Cloud Provider Support

  • AWS: ✅ Supported
  • GCP: Not supported

Reading Kinesis Records

Onehouse supports the following data formats for Kinesis stream records:

Data FormatSchema RegistryDescription
JSONOptionalDeserializes stream records in JSON format.
AvroRequiredDeserializes stream records in Avro format. Requires a connected schema registry.
ParquetOptionalDeserializes stream records in Parquet format.

Schema Registry Support

Kinesis sources support the following schema registries:

  • AWS Glue Schema Registry — native integration for AWS-based deployments.
  • Confluent Schema Registry — for environments using Confluent for schema management.
  • File-Based Schema Registry — for custom or local schema definitions.

When a schema registry is configured, select the schema name for each stream to ensure correct deserialization.
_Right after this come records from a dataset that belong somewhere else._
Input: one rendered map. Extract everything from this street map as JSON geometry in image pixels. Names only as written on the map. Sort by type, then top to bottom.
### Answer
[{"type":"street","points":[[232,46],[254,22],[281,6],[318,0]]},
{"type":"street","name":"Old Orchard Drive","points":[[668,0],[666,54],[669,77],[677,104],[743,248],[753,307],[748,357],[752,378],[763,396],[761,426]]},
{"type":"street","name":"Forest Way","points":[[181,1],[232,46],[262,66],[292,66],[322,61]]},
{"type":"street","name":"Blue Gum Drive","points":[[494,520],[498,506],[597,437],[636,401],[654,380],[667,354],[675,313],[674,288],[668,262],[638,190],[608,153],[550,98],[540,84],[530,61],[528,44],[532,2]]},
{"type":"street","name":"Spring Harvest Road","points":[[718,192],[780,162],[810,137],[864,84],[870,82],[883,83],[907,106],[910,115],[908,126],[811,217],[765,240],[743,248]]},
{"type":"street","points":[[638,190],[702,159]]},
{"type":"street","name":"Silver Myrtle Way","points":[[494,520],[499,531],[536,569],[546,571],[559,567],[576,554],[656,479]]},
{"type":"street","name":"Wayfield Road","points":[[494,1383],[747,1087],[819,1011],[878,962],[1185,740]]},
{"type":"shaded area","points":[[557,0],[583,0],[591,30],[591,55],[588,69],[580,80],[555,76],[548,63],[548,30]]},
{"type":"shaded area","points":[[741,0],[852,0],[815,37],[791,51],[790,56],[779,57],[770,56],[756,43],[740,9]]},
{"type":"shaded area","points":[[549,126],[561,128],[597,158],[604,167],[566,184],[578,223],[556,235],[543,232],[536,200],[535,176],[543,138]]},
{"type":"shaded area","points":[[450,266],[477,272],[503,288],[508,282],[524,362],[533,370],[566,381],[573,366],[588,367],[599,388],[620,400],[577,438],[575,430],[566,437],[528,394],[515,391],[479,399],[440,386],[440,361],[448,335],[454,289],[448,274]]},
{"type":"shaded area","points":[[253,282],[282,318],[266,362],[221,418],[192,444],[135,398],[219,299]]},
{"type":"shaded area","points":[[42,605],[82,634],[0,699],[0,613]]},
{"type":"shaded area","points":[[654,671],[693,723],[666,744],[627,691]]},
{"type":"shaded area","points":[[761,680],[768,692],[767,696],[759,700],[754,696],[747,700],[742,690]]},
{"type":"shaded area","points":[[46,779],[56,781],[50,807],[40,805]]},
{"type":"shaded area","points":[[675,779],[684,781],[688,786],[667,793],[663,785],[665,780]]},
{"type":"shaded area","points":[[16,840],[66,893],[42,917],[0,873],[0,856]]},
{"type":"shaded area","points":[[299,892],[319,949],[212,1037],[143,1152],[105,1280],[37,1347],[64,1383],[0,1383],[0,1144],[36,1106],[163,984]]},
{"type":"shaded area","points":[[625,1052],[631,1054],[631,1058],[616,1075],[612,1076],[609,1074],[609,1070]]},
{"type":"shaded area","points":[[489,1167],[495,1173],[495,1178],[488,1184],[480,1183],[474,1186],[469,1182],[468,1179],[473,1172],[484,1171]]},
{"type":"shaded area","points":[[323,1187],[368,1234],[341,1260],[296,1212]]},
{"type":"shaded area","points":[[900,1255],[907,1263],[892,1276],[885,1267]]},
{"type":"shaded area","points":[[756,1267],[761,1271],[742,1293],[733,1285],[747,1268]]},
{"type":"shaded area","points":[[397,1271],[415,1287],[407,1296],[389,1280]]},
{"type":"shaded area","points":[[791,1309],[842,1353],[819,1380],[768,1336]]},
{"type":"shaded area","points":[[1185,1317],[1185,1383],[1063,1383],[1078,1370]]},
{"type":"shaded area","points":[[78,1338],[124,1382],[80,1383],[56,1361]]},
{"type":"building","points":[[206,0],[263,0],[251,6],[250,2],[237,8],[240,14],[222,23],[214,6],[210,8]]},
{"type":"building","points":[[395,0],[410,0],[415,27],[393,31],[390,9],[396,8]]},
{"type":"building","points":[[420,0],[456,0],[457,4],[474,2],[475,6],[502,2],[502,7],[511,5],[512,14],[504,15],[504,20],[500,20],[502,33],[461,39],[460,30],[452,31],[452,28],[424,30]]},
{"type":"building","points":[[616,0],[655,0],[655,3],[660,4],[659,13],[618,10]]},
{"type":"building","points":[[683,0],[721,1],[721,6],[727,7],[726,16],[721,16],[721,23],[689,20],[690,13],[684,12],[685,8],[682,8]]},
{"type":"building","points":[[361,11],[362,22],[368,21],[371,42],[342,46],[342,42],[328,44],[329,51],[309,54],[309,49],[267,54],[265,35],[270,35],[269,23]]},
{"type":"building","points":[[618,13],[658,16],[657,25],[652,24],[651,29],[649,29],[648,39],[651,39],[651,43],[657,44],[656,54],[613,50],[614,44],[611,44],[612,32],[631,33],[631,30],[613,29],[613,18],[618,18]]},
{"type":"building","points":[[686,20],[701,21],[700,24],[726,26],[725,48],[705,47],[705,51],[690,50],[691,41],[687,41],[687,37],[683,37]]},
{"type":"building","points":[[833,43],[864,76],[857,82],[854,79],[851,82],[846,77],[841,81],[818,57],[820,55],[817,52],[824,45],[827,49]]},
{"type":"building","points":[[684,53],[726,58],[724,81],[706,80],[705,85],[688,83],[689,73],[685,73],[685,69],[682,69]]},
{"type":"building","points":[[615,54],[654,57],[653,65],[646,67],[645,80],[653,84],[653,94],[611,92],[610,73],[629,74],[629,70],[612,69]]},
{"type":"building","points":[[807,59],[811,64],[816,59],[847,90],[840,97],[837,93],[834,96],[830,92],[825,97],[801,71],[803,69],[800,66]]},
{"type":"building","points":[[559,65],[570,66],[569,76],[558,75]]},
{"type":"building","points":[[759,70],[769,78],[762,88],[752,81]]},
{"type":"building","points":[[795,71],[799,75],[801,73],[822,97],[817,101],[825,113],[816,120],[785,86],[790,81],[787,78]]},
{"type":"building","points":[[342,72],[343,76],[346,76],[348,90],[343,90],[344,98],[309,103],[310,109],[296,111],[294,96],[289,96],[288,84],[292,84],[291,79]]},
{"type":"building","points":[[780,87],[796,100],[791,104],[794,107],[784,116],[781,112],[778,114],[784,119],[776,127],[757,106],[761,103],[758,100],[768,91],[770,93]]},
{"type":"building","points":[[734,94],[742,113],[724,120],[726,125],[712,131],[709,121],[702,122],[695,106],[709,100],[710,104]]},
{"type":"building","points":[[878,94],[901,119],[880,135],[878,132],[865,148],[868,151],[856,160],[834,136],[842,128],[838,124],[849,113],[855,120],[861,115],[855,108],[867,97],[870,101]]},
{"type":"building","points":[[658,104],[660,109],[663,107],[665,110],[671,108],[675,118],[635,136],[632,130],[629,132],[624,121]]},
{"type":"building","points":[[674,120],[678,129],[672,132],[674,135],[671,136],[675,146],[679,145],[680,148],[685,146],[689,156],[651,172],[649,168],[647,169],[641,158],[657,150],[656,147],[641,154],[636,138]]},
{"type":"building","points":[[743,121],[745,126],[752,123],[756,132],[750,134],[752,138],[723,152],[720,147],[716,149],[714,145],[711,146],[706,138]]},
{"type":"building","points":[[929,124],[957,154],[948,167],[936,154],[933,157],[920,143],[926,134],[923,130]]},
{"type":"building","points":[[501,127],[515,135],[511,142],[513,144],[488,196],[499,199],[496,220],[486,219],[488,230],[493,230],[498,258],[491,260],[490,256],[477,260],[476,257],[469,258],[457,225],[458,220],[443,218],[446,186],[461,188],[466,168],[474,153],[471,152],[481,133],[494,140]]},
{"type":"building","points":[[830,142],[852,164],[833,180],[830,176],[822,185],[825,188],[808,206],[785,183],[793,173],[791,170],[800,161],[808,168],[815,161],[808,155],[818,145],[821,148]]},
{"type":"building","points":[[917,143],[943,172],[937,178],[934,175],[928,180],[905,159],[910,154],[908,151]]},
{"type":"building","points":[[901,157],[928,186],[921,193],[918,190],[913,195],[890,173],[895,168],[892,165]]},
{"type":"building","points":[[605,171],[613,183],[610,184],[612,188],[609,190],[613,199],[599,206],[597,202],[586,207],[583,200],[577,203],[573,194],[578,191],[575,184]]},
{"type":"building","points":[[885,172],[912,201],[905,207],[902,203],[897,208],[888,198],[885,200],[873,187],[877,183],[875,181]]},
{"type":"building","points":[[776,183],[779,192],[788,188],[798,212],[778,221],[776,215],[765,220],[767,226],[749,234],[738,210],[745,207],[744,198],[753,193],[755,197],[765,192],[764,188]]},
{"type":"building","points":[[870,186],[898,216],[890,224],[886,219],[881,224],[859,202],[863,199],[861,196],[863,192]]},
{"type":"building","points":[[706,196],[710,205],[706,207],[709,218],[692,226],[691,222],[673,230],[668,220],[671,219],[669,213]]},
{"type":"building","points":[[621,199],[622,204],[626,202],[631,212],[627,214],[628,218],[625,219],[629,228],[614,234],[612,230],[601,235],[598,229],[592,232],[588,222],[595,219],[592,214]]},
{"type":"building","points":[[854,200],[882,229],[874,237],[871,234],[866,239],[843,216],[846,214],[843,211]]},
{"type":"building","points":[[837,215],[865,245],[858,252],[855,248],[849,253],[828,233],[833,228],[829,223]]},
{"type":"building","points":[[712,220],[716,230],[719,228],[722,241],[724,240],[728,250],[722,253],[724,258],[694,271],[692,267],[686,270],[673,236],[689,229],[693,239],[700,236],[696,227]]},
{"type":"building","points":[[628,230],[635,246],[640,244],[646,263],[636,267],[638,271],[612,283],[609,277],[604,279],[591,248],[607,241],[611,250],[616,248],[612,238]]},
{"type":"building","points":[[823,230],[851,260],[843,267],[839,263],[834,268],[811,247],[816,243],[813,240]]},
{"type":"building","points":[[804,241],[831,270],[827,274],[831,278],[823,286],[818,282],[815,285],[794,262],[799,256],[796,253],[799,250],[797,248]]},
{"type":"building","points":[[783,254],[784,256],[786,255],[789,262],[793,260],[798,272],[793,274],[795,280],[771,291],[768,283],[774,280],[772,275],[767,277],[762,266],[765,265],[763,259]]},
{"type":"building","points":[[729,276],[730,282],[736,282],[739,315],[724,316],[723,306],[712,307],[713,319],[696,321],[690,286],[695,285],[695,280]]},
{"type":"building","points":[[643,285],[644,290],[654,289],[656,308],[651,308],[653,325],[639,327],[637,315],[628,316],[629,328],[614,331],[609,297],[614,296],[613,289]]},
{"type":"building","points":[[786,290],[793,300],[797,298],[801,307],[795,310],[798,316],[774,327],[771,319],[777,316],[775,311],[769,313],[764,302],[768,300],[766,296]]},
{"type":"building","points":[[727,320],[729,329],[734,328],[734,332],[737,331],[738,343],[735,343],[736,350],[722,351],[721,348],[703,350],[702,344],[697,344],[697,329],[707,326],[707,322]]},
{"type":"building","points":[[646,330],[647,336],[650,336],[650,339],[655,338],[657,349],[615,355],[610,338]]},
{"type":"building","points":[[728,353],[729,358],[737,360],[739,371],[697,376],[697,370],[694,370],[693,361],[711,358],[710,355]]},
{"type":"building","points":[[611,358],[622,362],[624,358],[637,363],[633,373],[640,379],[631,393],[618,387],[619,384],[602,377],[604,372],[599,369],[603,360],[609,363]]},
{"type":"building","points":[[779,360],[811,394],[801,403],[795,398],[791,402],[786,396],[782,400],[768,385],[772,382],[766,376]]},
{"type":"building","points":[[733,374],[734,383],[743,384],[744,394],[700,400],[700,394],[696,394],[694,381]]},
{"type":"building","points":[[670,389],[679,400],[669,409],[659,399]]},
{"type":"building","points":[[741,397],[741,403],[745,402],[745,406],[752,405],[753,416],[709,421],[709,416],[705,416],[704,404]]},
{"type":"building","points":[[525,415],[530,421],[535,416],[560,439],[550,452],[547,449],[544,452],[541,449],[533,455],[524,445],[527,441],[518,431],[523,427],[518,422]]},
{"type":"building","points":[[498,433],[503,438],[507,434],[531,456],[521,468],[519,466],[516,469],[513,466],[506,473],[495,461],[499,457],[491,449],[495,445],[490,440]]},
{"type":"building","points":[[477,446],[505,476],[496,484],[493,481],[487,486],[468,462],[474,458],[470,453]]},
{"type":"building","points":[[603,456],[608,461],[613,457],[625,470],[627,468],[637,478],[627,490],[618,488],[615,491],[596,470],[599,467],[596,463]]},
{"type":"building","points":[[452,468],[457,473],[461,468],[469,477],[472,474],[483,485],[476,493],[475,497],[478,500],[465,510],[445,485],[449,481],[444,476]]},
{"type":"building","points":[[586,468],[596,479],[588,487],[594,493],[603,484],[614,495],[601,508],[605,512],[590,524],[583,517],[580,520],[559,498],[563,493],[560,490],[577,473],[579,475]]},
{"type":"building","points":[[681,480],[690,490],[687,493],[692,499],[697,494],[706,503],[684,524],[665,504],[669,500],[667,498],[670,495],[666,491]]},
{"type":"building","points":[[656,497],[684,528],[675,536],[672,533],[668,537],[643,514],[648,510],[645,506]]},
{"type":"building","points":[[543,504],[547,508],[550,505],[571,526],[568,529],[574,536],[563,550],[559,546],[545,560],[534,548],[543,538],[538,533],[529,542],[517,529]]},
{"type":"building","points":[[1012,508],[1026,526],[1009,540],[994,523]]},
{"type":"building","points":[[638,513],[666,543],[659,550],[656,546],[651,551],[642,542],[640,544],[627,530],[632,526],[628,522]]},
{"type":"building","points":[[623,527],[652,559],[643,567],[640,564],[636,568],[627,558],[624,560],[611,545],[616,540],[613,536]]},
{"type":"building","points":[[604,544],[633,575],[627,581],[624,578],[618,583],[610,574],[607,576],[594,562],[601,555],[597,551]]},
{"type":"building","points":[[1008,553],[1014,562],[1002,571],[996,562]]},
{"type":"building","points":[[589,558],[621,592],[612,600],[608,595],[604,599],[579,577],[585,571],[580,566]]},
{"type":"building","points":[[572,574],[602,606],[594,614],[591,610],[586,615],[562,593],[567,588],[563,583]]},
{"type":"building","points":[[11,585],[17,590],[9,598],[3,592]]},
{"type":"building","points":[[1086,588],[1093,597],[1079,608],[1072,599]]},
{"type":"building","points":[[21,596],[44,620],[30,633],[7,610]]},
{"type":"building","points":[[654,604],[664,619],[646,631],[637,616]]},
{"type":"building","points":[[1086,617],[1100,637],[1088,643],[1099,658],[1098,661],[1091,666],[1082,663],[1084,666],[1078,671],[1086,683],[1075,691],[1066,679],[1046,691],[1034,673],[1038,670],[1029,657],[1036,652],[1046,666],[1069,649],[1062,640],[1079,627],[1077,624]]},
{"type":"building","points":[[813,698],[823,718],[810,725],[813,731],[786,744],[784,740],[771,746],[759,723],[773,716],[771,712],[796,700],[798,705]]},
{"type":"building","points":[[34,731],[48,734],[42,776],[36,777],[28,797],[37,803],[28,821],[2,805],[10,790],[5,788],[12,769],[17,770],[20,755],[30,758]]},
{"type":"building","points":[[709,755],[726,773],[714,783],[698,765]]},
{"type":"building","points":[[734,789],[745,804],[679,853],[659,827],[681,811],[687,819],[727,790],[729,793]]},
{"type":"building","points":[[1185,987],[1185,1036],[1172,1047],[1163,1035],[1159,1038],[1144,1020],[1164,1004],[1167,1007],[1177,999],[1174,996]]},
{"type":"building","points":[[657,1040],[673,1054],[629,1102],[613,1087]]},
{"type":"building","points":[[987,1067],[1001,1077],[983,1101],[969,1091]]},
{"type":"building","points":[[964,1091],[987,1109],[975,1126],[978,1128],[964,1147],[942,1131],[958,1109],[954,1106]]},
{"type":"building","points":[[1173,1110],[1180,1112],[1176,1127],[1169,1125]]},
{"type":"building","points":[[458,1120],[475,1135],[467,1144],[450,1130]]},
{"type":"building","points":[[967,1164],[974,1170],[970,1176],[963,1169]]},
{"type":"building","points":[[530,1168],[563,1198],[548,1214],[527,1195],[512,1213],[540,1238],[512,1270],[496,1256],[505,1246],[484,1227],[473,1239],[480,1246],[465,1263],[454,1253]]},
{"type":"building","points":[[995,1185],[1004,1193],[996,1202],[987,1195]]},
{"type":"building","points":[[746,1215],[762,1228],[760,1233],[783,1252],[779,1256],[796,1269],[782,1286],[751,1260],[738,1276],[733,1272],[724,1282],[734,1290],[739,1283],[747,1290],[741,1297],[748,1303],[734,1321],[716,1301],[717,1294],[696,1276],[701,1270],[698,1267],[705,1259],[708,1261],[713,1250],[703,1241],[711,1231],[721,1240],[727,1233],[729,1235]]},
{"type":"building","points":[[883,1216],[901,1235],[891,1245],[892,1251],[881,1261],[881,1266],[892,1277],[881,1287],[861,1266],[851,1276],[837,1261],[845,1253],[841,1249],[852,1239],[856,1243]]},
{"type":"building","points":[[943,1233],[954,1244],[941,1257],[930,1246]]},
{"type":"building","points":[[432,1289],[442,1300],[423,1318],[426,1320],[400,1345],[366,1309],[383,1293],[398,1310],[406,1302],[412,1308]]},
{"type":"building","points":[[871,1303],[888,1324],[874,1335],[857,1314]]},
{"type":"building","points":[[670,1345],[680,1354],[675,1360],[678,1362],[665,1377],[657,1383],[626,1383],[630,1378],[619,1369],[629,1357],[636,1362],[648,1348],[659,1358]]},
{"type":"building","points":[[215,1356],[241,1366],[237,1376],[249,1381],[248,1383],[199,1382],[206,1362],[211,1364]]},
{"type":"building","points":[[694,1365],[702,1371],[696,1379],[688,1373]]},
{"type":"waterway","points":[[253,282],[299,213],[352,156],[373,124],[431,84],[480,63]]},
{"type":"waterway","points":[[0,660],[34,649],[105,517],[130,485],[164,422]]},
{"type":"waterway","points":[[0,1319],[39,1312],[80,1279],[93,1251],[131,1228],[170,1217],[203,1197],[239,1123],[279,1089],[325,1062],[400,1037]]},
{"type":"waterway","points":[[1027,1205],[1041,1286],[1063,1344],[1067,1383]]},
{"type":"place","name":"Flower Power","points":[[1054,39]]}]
Creating a Flow from a Kinesis Source

Select Streams

After selecting your Kinesis data source, Onehouse automatically discovers available streams. From the stream list, select the streams you want to ingest.

Auto-Capture

Enable auto-capture to continuously monitor and ingest new streams that match a filter pattern. When auto-capture is active, Onehouse periodically scans for new streams and automatically creates flows for any that match the configured regex filter. A common schema, key, and transformation configuration is applied to all auto-captured streams.

Starting Sequence Number

Configure where Onehouse begins reading from each shard:

OptionDescription
Latest (default)Start reading from the most recent sequence number in each shard. New records published after flow creation are ingested.
Trim HorizonStart reading from the oldest available sequence number in each shard, ingesting all retained records from the beginning of the shard's retention period.

Per-Stream Configuration

For each selected stream, configure:

  • Destination Table Name — the name of the Hudi table created in your lakehouse.
  • Record Keys — columns that uniquely identify each record.
  • Precombine Key — the field used to resolve duplicate records in merge-on-read tables.
  • Partition Keys — columns used to partition the destination table.
  • Transformations — optional data transformations applied during ingestion (see Transformations).
  • Quarantine — optionally route invalid records to a quarantine table for inspection.

Permissions

The following role-based access control (RBAC) actions govern Kinesis flow operations:

ActionDescription
Create StreamCreate a new flow from a Kinesis source.
Clone StreamDuplicate an existing Kinesis flow configuration.
Edit StreamModify the configuration of an existing Kinesis flow.

Usage Notes

  • Kinesis sources are available only for AWS-linked projects.
  • Stream discovery requires that the linked cloud account has read access to the Kinesis Data Streams service.
  • The starting sequence number configuration applies to all shards within a stream.